(Collection entries)
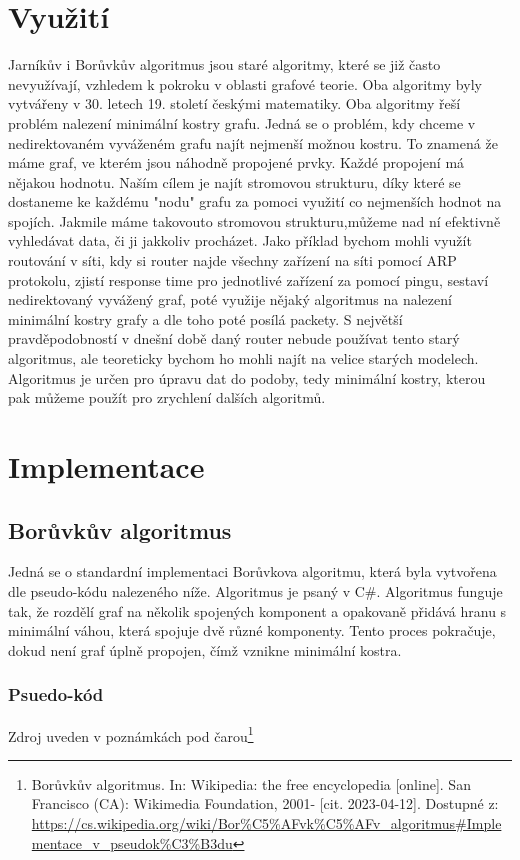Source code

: \documentclass[11pt]{article}
\begin{document}
\section{Využití}
Jarníkův i Borůvkův algoritmus jsou staré algoritmy, které se již často nevyužívají, vzhledem k pokroku v oblasti grafové teorie. Oba algoritmy byly vytvářeny v 30. letech 19. století českými matematiky. Oba algoritmy řeší problém nalezení minimální kostry grafu. Jedná se o problém, kdy chceme v nedirektovaném vyváženém grafu najít nejmenší možnou kostru. To znamená že máme graf, ve kterém jsou náhodně propojené prvky. Každé propojení má nějakou hodnotu. Naším cílem je najít stromovou strukturu, díky které se dostaneme ke každému "nodu" grafu za pomoci využití co nejmenších hodnot na spojích. Jakmile máme takovouto stromovou strukturu,můžeme nad ní efektivně vyhledávat data, či ji jakkoliv procházet. Jako příklad bychom mohli využít routování v síti, kdy si router najde všechny zařízení na síti pomocí ARP protokolu, zjistí response time pro jednotlivé zařízení za pomocí pingu, sestaví nedirektovaný vyvážený graf, poté využije nějaký algoritmus na nalezení minimální kostry grafy a dle toho poté posílá packety. S největší pravděpodobností v dnešní době daný router nebude používat tento starý algoritmus, ale teoreticky bychom ho mohli najít na velice starých modelech. Algoritmus je určen pro úpravu dat do podoby, tedy minimální kostry, kterou pak můžeme použít pro zrychlení dalších algoritmů.

\pagebreak

\section{Implementace}

\subsection{Borůvkův algoritmus}
Jedná se o standardní implementaci Borůvkova algoritmu, která byla vytvořena dle pseudo-kódu nalezeného níže. Algoritmus je psaný v C\#.
Algoritmus funguje tak, že rozdělí graf na několik spojených komponent a opakovaně přidává hranu s minimální váhou, která spojuje dvě různé komponenty. Tento proces pokračuje, dokud není graf úplně propojen, čímž vznikne minimální kostra.

\subsubsection{Psuedo-kód}
Zdroj uveden v poznámkách pod čarou\footnote{Borůvkův algoritmus. In: Wikipedia: the free encyclopedia [online]. San Francisco (CA): Wikimedia Foundation, 2001- [cit. 2023-04-12]. Dostupné z: \url{https://cs.wikipedia.org/wiki/Bor\%C5\%AFvk\%C5\%AFv_algoritmus\#Implementace_v_pseudok\%C3\%B3du}}
\end{document}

WHAT TO DO: The answer must consist only of the lines from the beginning of the entries above through the line that holds "Jedná se o standardní", reproduced exactly and without pictures.

RESULT OF THE TASK:
Source code

: \documentclass[11pt]{article}
\begin{document}
\section{Využití}
Jarníkův i Borůvkův algoritmus jsou staré algoritmy, které se již často nevyužívají, vzhledem k pokroku v oblasti grafové teorie. Oba algoritmy byly vytvářeny v 30. letech 19. století českými matematiky. Oba algoritmy řeší problém nalezení minimální kostry grafu. Jedná se o problém, kdy chceme v nedirektovaném vyváženém grafu najít nejmenší možnou kostru. To znamená že máme graf, ve kterém jsou náhodně propojené prvky. Každé propojení má nějakou hodnotu. Naším cílem je najít stromovou strukturu, díky které se dostaneme ke každému "nodu" grafu za pomoci využití co nejmenších hodnot na spojích. Jakmile máme takovouto stromovou strukturu,můžeme nad ní efektivně vyhledávat data, či ji jakkoliv procházet. Jako příklad bychom mohli využít routování v síti, kdy si router najde všechny zařízení na síti pomocí ARP protokolu, zjistí response time pro jednotlivé zařízení za pomocí pingu, sestaví nedirektovaný vyvážený graf, poté využije nějaký algoritmus na nalezení minimální kostry grafy a dle toho poté posílá packety. S největší pravděpodobností v dnešní době daný router nebude používat tento starý algoritmus, ale teoreticky bychom ho mohli najít na velice starých modelech. Algoritmus je určen pro úpravu dat do podoby, tedy minimální kostry, kterou pak můžeme použít pro zrychlení dalších algoritmů.

\pagebreak

\section{Implementace}

\subsection{Borůvkův algoritmus}
Jedná se o standardní implementaci Borůvkova algoritmu, která byla vytvořena dle pseudo-kódu nalezeného níže. Algoritmus je psaný v C\#.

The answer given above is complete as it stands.